*Written instruction A:* Reproduce every line of the entries below verbatim, from kingdom down to common name.

[net.kids] 2 year old biting habits

barb@pyuxa.UUCP (B E Nemeth) (10/03/85)

We're having some problems getting our
2 year old daughter to stop biting.
It started with her just biting Mommy,
(me).  Once in a while she'll nibble on
Daddy, Grandma, Auntie, Uncle and she
once bit her 8 year old cousin.
But basically she loves biting Mommy.
I got a real thrill last week when she
went to kiss me, and bit my lips. Ouch!
When I found out she bit Uncle and cousin
I realized I had to get more serious.
So I have tried all of the following:

I bit her back - not hard to hurt but
it left a slight impression.

I put some vinegar on her tongue.  She
loved it.

We have a "naughty" chair she sits in
and has been put into after biting Mom.
Didn't result in not biting.

Her favorite activity is going to
"Chuck E. Cheese's" a kiddie land pizza place,
so I said to her "remember if you bite, no
Chuck E. Cheese."

The above seemed to work better than anything
else but the biting behaviour is still there.

Actually I hate threatening.  I originally
tried just reasoning with her; your biting
hurts Mommy, you don't want to hurt Mommy
do you. (She smiles and says yes).

Believe me, she really is a sweet one except
with this biting.  Imagine washing dishes
and having someone take a bit out of your
thigh while you are wearing shorts!  Loud
screams result and it is not fun!

*Excerpted data:*
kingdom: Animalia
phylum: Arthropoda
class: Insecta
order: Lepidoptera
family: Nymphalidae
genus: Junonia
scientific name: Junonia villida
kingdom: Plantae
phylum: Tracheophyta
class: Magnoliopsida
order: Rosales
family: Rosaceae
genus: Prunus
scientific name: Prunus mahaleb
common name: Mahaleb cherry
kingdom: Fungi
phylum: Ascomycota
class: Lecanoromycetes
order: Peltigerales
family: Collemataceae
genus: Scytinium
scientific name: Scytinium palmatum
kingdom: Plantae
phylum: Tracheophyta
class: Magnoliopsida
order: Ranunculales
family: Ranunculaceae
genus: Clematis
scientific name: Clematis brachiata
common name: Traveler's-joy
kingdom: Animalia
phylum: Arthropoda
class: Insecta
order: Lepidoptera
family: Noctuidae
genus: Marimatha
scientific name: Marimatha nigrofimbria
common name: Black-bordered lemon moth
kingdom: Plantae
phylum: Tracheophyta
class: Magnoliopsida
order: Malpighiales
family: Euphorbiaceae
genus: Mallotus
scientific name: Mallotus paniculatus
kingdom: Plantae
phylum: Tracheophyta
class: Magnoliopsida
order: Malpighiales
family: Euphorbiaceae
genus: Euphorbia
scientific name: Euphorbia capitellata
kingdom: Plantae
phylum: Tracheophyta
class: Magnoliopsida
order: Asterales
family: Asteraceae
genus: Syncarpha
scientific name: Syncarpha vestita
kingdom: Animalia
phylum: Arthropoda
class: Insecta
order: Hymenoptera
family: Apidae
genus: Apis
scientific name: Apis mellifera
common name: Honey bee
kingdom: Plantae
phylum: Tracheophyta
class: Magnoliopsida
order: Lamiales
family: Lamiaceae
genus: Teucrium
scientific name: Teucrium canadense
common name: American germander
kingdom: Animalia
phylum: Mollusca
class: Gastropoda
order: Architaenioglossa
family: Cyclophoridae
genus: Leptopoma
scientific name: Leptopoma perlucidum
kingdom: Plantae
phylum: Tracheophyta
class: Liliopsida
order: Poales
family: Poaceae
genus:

*Written instruction B:*
Answer these questions from the post about the two-year-old's biting:
(i) How old was the cousin the daughter once bit?
(ii) How did the daughter react when vinegar was put on her tongue?
(iii) What did she do when asked whether she wanted to hurt Mommy?

*Response A:*
kingdom: Animalia
phylum: Arthropoda
class: Insecta
order: Lepidoptera
family: Nymphalidae
genus: Junonia
scientific name: Junonia villida
kingdom: Plantae
phylum: Tracheophyta
class: Magnoliopsida
order: Rosales
family: Rosaceae
genus: Prunus
scientific name: Prunus mahaleb
common name: Mahaleb cherry
kingdom: Fungi
phylum: Ascomycota
class: Lecanoromycetes
order: Peltigerales
family: Collemataceae
genus: Scytinium
scientific name: Scytinium palmatum
kingdom: Plantae
phylum: Tracheophyta
class: Magnoliopsida
order: Ranunculales
family: Ranunculaceae
genus: Clematis
scientific name: Clematis brachiata
common name: Traveler's-joy
kingdom: Animalia
phylum: Arthropoda
class: Insecta
order: Lepidoptera
family: Noctuidae
genus: Marimatha
scientific name: Marimatha nigrofimbria
common name: Black-bordered lemon moth
kingdom: Plantae
phylum: Tracheophyta
class: Magnoliopsida
order: Malpighiales
family: Euphorbiaceae
genus: Mallotus
scientific name: Mallotus paniculatus
kingdom: Plantae
phylum: Tracheophyta
class: Magnoliopsida
order: Malpighiales
family: Euphorbiaceae
genus: Euphorbia
scientific name: Euphorbia capitellata
kingdom: Plantae
phylum: Tracheophyta
class: Magnoliopsida
order: Asterales
family: Asteraceae
genus: Syncarpha
scientific name: Syncarpha vestita
kingdom: Animalia
phylum: Arthropoda
class: Insecta
order: Hymenoptera
family: Apidae
genus: Apis
scientific name: Apis mellifera
common name: Honey bee
kingdom: Plantae
phylum: Tracheophyta
class: Magnoliopsida
order: Lamiales
family: Lamiaceae
genus: Teucrium
scientific name: Teucrium canadense
common name: American germander
kingdom: Animalia
phylum: Mollusca
class: Gastropoda
order: Architaenioglossa
family: Cyclophoridae
genus: Leptopoma
scientific name: Leptopoma perlucidum
kingdom: Plantae
phylum: Tracheophyta
class: Liliopsida
order: Poales
family: Poaceae
genus:

*Response B:*
(i) 8 years old.
(ii) She loved it.
(iii) She smiled and said yes.